§ **Task instructions**
A verbatim reproduction of every entry is the expected answer.

************

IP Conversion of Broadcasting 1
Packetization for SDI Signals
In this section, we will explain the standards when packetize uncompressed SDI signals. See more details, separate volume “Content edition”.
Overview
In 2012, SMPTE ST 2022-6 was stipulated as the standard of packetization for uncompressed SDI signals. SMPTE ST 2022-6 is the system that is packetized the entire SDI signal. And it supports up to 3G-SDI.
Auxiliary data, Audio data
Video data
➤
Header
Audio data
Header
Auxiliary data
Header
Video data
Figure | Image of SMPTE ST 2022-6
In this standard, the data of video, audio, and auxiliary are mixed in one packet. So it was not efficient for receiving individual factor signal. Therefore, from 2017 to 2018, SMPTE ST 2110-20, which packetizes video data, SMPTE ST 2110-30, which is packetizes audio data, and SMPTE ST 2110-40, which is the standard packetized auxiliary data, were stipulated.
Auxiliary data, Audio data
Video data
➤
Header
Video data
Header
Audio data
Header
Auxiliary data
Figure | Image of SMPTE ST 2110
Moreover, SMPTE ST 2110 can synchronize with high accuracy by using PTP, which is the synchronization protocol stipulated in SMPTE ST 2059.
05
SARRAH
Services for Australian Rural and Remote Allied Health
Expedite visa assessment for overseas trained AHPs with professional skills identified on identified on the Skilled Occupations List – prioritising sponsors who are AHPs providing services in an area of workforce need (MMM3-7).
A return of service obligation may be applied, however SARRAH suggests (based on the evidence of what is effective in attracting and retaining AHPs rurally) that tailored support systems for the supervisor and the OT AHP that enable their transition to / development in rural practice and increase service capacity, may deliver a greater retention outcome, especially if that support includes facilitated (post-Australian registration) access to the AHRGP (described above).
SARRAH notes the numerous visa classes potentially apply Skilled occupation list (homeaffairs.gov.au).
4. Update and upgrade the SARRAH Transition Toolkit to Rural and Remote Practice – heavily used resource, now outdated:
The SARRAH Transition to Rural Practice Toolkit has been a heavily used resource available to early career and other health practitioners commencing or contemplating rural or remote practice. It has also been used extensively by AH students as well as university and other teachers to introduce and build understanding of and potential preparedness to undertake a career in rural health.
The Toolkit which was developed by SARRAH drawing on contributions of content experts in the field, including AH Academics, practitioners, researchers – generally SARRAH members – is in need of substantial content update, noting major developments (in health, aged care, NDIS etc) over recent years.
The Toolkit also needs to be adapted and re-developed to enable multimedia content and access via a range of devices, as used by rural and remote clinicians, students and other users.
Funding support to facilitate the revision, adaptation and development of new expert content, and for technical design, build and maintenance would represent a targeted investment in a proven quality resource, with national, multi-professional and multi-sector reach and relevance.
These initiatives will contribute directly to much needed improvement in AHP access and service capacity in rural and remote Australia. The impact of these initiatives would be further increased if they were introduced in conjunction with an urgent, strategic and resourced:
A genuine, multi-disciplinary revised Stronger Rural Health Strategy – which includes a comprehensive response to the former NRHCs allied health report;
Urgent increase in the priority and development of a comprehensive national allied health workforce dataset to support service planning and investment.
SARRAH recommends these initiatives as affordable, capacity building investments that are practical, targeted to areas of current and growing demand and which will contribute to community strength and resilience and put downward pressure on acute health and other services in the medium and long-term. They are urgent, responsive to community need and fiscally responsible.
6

************

§ **Task solution**
IP Conversion of Broadcasting 1
Packetization for SDI Signals
In this section, we will explain the standards when packetize uncompressed SDI signals. See more details, separate volume “Content edition”.
Overview
In 2012, SMPTE ST 2022-6 was stipulated as the standard of packetization for uncompressed SDI signals. SMPTE ST 2022-6 is the system that is packetized the entire SDI signal. And it supports up to 3G-SDI.
Auxiliary data, Audio data
Video data
➤
Header
Audio data
Header
Auxiliary data
Header
Video data
Figure | Image of SMPTE ST 2022-6
In this standard, the data of video, audio, and auxiliary are mixed in one packet. So it was not efficient for receiving individual factor signal. Therefore, from 2017 to 2018, SMPTE ST 2110-20, which packetizes video data, SMPTE ST 2110-30, which is packetizes audio data, and SMPTE ST 2110-40, which is the standard packetized auxiliary data, were stipulated.
Auxiliary data, Audio data
Video data
➤
Header
Video data
Header
Audio data
Header
Auxiliary data
Figure | Image of SMPTE ST 2110
Moreover, SMPTE ST 2110 can synchronize with high accuracy by using PTP, which is the synchronization protocol stipulated in SMPTE ST 2059.
05
SARRAH
Services for Australian Rural and Remote Allied Health
Expedite visa assessment for overseas trained AHPs with professional skills identified on identified on the Skilled Occupations List – prioritising sponsors who are AHPs providing services in an area of workforce need (MMM3-7).
A return of service obligation may be applied, however SARRAH suggests (based on the evidence of what is effective in attracting and retaining AHPs rurally) that tailored support systems for the supervisor and the OT AHP that enable their transition to / development in rural practice and increase service capacity, may deliver a greater retention outcome, especially if that support includes facilitated (post-Australian registration) access to the AHRGP (described above).
SARRAH notes the numerous visa classes potentially apply Skilled occupation list (homeaffairs.gov.au).
4. Update and upgrade the SARRAH Transition Toolkit to Rural and Remote Practice – heavily used resource, now outdated:
The SARRAH Transition to Rural Practice Toolkit has been a heavily used resource available to early career and other health practitioners commencing or contemplating rural or remote practice. It has also been used extensively by AH students as well as university and other teachers to introduce and build understanding of and potential preparedness to undertake a career in rural health.
The Toolkit which was developed by SARRAH drawing on contributions of content experts in the field, including AH Academics, practitioners, researchers – generally SARRAH members – is in need of substantial content update, noting major developments (in health, aged care, NDIS etc) over recent years.
The Toolkit also needs to be adapted and re-developed to enable multimedia content and access via a range of devices, as used by rural and remote clinicians, students and other users.
Funding support to facilitate the revision, adaptation and development of new expert content, and for technical design, build and maintenance would represent a targeted investment in a proven quality resource, with national, multi-professional and multi-sector reach and relevance.
These initiatives will contribute directly to much needed improvement in AHP access and service capacity in rural and remote Australia. The impact of these initiatives would be further increased if they were introduced in conjunction with an urgent, strategic and resourced:
A genuine, multi-disciplinary revised Stronger Rural Health Strategy – which includes a comprehensive response to the former NRHCs allied health report;
Urgent increase in the priority and development of a comprehensive national allied health workforce dataset to support service planning and investment.
SARRAH recommends these initiatives as affordable, capacity building investments that are practical, targeted to areas of current and growing demand and which will contribute to community strength and resilience and put downward pressure on acute health and other services in the medium and long-term. They are urgent, responsive to community need and fiscally responsible.
6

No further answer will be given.